私は団地育ちである。同じような建物が延々と並んでいて、つまらない場所だとずっと思っていた。
そんなしみじみとした思いを、さらに進化?熟成?させる団地小説が刊行された。著者はもちろん、藤野千夜氏だ。読んで以来、わざわざ何の縁もない団地に出かけてみたり、ちょっと遠出をすると、近くにいい感じの団地はないのかを調べてみたりしている。まさかこんな日が来るとはねえ。中学生の私が知ったらさぞ困惑するだろうなあ。
16歳の花は、もうすぐ高校3年生になるはずなのだけれど、学校になじめず登校していない。家にこもっているわけではなく、近所の図書館に行ったり、駅まで自転車で行ったりはしている。
ある日花に、近くのマンションでひとり暮らしをしているおばあちゃんから誘いがあった。花のお母さんやおじさんが、まだ子どもだった時に住んでいた団地に行ってみたくなり、同行してほしいのだという。少し前に行われたおじいちゃんの三回忌で、おばあちゃんは「わたしもどこかで働こうかしら」と言ったのだが、お母さんもおじさんも、年齢やずっと専業主婦だったことを理由に反対をした。
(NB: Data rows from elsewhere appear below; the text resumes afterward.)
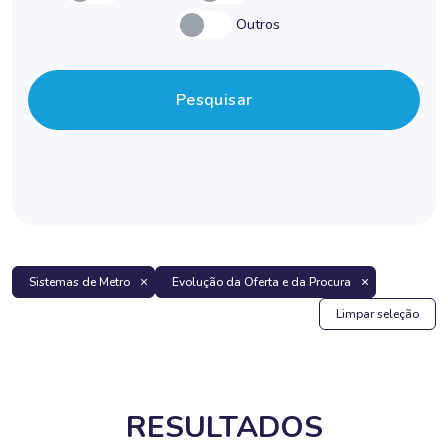
Outros
Pesquisar
Sistemas de Metro
Evolução da Oferta e da Procura
Limpar seleção
RESULTADOS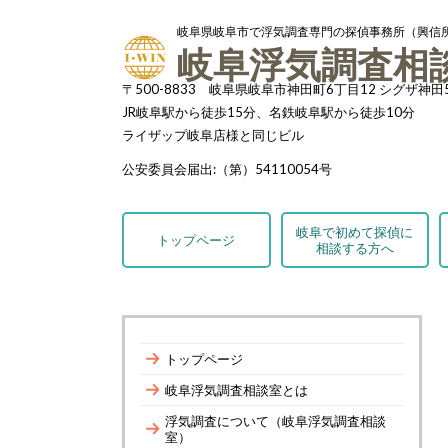
岐阜県岐阜市で浮気調査専門の探偵事務所（興信
岐阜浮気調査相
〒500-8833 岐阜県岐阜市神田町6丁目12 シグザ神田
JR岐阜駅から徒歩15分、名鉄岐阜駅から徒歩10分
ライザップ岐阜店様と同じビル
公安委員会届出:（第）54110054号
岐阜で初めて探偵に
トップページ
相談する方へ
トップページ
岐阜浮気調査相談室とは
浮気調査について（岐阜浮気調査相談
室）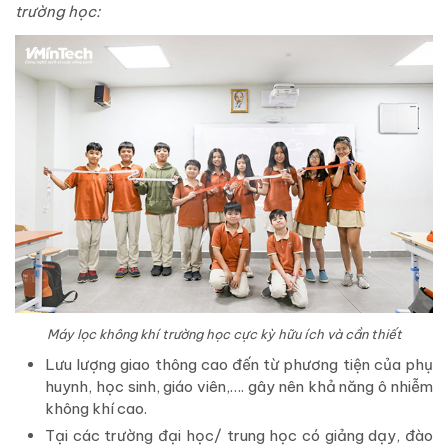
trường học:
Máy lọc không khí trường học cực kỳ hữu ích và cần thiết
Lưu lượng giao thông cao đến từ phương tiện của phụ
huynh, học sinh, giáo viên,…. gây nên khả năng ô nhiễm
không khí cao.
Tại các trường đại học/ trung học có giảng dạy, đào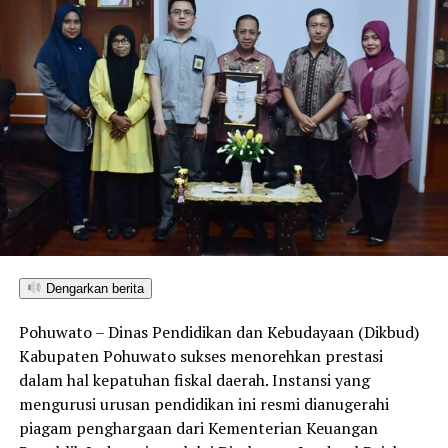
Dengarkan berita
Pohuwato – Dinas Pendidikan dan Kebudayaan (Dikbud)
Kabupaten Pohuwato sukses menorehkan prestasi
dalam hal kepatuhan fiskal daerah. Instansi yang
mengurusi urusan pendidikan ini resmi dianugerahi
piagam penghargaan dari Kementerian Keuangan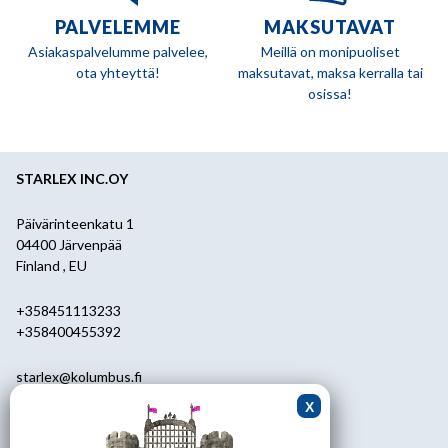
PALVELEMME
MAKSUTAVAT
Asiakaspalvelumme palvelee,
Meillä on monipuoliset
ota yhteyttä!
maksutavat, maksa kerralla tai
osissa!
STARLEX INC.OY
Päivärinteenkatu 1
04400 Järvenpää
Finland , EU
+358451113233
+358400455392
starlex@kolumbus.fi
Asiakaspalvelu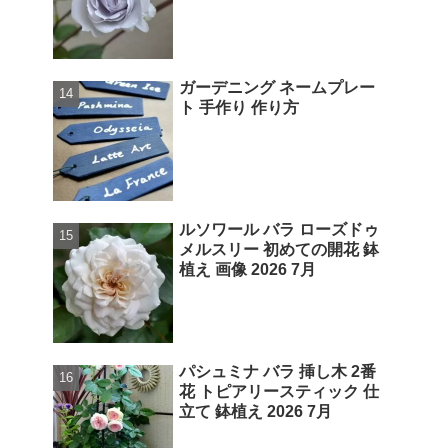
ガーデニング ネームプレー
ト 手作り 作り方
ルソワール バラ ローズドゥ
メルスリー 初めての開花 鉢
植え 画像 2026 7月
パシュミナ バラ 挿し木 2番
花 トピアリースティック 仕
立て 鉢植え 2026 7月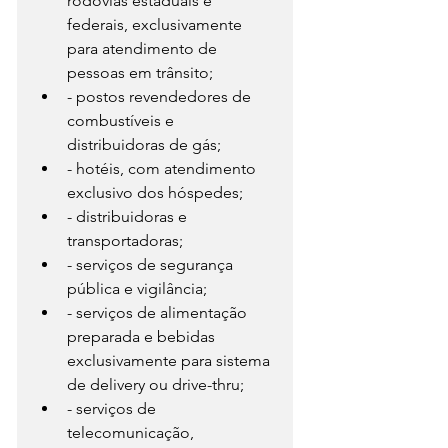
rodovias estaduais e 
federais, exclusivamente 
para atendimento de 
pessoas em trânsito;
- postos revendedores de 
combustíveis e 
distribuidoras de gás;
- hotéis, com atendimento 
exclusivo dos hóspedes;
- distribuidoras e 
transportadoras;
- serviços de segurança 
pública e vigilância;
- serviços de alimentação 
preparada e bebidas 
exclusivamente para sistema 
de delivery ou drive-thru;
- serviços de 
telecomunicação, 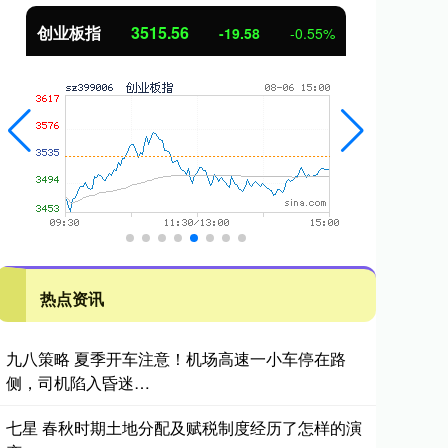
创业板指
3515.56
基
-19.58
-0.55%
热点资讯
九八策略 夏季开车注意！机场高速一小车停在路
侧，司机陷入昏迷…
七星 春秋时期土地分配及赋税制度经历了怎样的演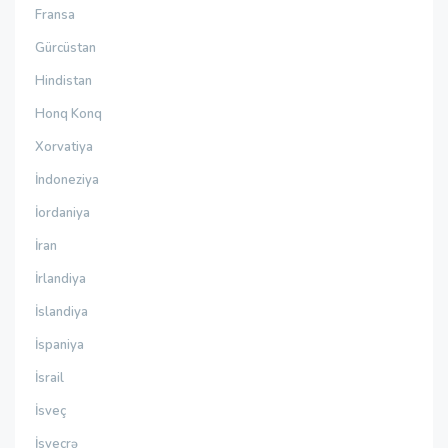
Fransa
Gürcüstan
Hindistan
Honq Konq
Xorvatiya
İndoneziya
İordaniya
İran
İrlandiya
İslandiya
İspaniya
İsrail
İsveç
İsveçrə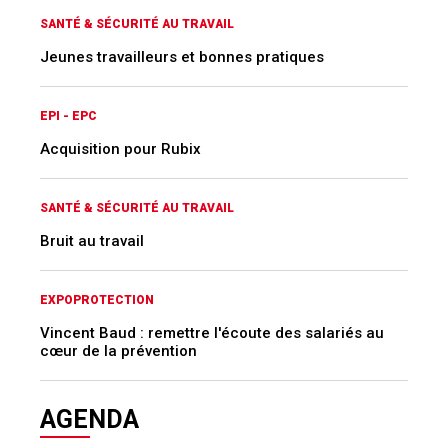
SANTÉ & SÉCURITÉ AU TRAVAIL
Jeunes travailleurs et bonnes pratiques
EPI - EPC
Acquisition pour Rubix
SANTÉ & SÉCURITÉ AU TRAVAIL
Bruit au travail
EXPOPROTECTION
Vincent Baud : remettre l'écoute des salariés au
cœur de la prévention
AGENDA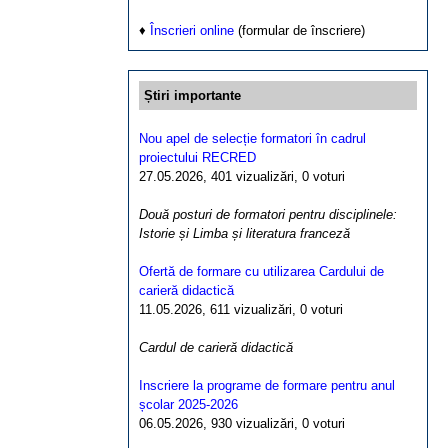
♦
Înscrieri online
(formular de înscriere)
Știri importante
Nou apel de selecție formatori în cadrul
proiectului RECRED
27.05.2026, 401 vizualizări, 0 voturi
Două posturi de formatori pentru disciplinele:
Istorie și Limba și literatura franceză
Ofertă de formare cu utilizarea Cardului de
carieră didactică
11.05.2026, 611 vizualizări, 0 voturi
Cardul de carieră didactică
Inscriere la programe de formare pentru anul
școlar 2025-2026
06.05.2026, 930 vizualizări, 0 voturi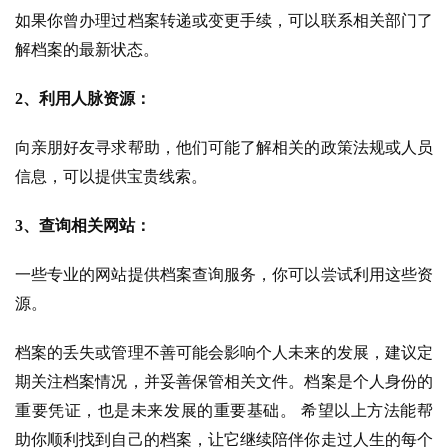
如果你曾办理过档案转递或变更手续，可以联系相关部门了
解档案的最新状态。
2、利用人脉资源：
向亲朋好友寻求帮助，他们可能了解相关的政策法规或人员
信息，可以提供宝贵线索。
3、
查询相关网站：
一些专业的网站提供档案查询服务，你可以尝试利用这些资
源。
档案的丢失或管理不善可能会影响个人未来的发展，建议定
期关注档案情况，并妥善保管相关文件。档案是个人身份的
重要凭证，也是未来发展的重要基础。 希望以上方法能帮
助你顺利找到自己的档案，让它继续陪伴你走过人生的每个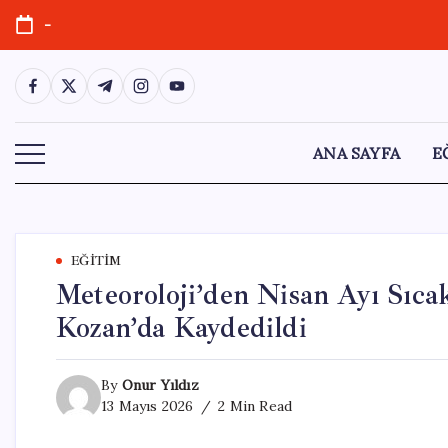
Skip
-
to
content
https://www.facebook.com/
https://twitter.com/
https://t.me/
https://www.instagram.com/
https://youtube.com/
ANA SAYFA
E
EĞITIM
Meteoroloji’den Nisan Ayı Sıca
Kozan’da Kaydedildi
By
Onur Yıldız
13 Mayıs 2026
2 Min Read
というより、本気にすらしてないみたいだった。ひとりだけ「いいと思う」と賛成してくれた花の気持ちが嬉しくて、おばあちゃんは一緒に出かけたいと思ったのだ。
久々に電車に乗って訪れた団地で、花はおばあちゃんと散歩をして、カフェでランチをする。住んでいた頃とはちょっとかわって、おしゃれに可愛くなっているのが楽しいとおばあちゃんは言う。花から見ると古い建物は面白くて、「楽しい、エモい」とふたりで盛り上がる。毎月一緒に、花が調べた団地のお店に行ってみることになった。
訪れる店は、かわいい犬のいるおしゃれなカフェだったり、リーズナブルなランチのある有名寿司店だったり、お蕎麦屋さんだったり、タイ料理店だったりとさまざまである。
好きなことを見つけるのは、学校に行くより難しいことなのかもしれない、と思い始めた花。おじいちゃんが亡くなって3年経ち、新しいことを始めてみたいと思っているおばあちゃん。何かをやってみたいけれどまだ見つけられていない者同士の二人は、年齢は離れているけれど心が自然に通い合っている。
世間のスピードではなく、自分のペースでやりたいことを見つけたっていいのだということ。気の合う相手とただのんびり過ごす時間は、とても貴重でかけがえないものだということ。私もよく知っているはずなのに、時間に追われているとつい忘れてしまう。花とおばあちゃんの楽しい時間は、そういう大切なことを思い出させてくれた。
藤野千夜氏といえば、ヒット作『じい散歩』(双葉文庫) が宮崎本大賞を受賞しとたとのこと。